[Start of section]

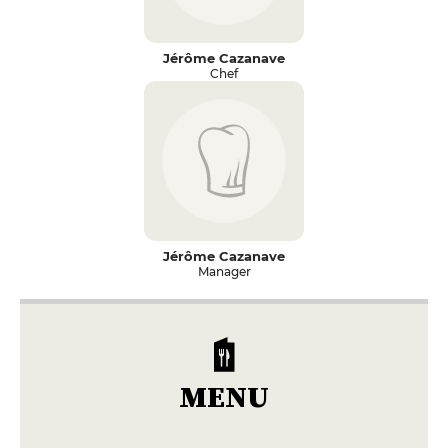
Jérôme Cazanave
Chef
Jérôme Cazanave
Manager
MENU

[End of section]
[Start of section]

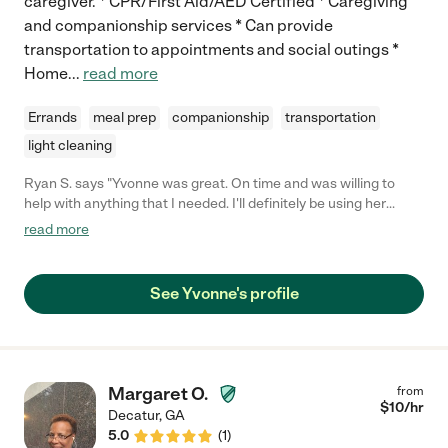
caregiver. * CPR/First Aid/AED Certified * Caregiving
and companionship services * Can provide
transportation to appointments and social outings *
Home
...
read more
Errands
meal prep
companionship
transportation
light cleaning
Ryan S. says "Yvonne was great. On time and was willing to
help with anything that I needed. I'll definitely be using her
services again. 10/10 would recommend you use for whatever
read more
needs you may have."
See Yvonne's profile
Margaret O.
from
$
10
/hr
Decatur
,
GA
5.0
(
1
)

[End of section]

What you need to do:
List each line in the items that contains the word "companionship".

Task solution:
and companionship services * Can provide
companionship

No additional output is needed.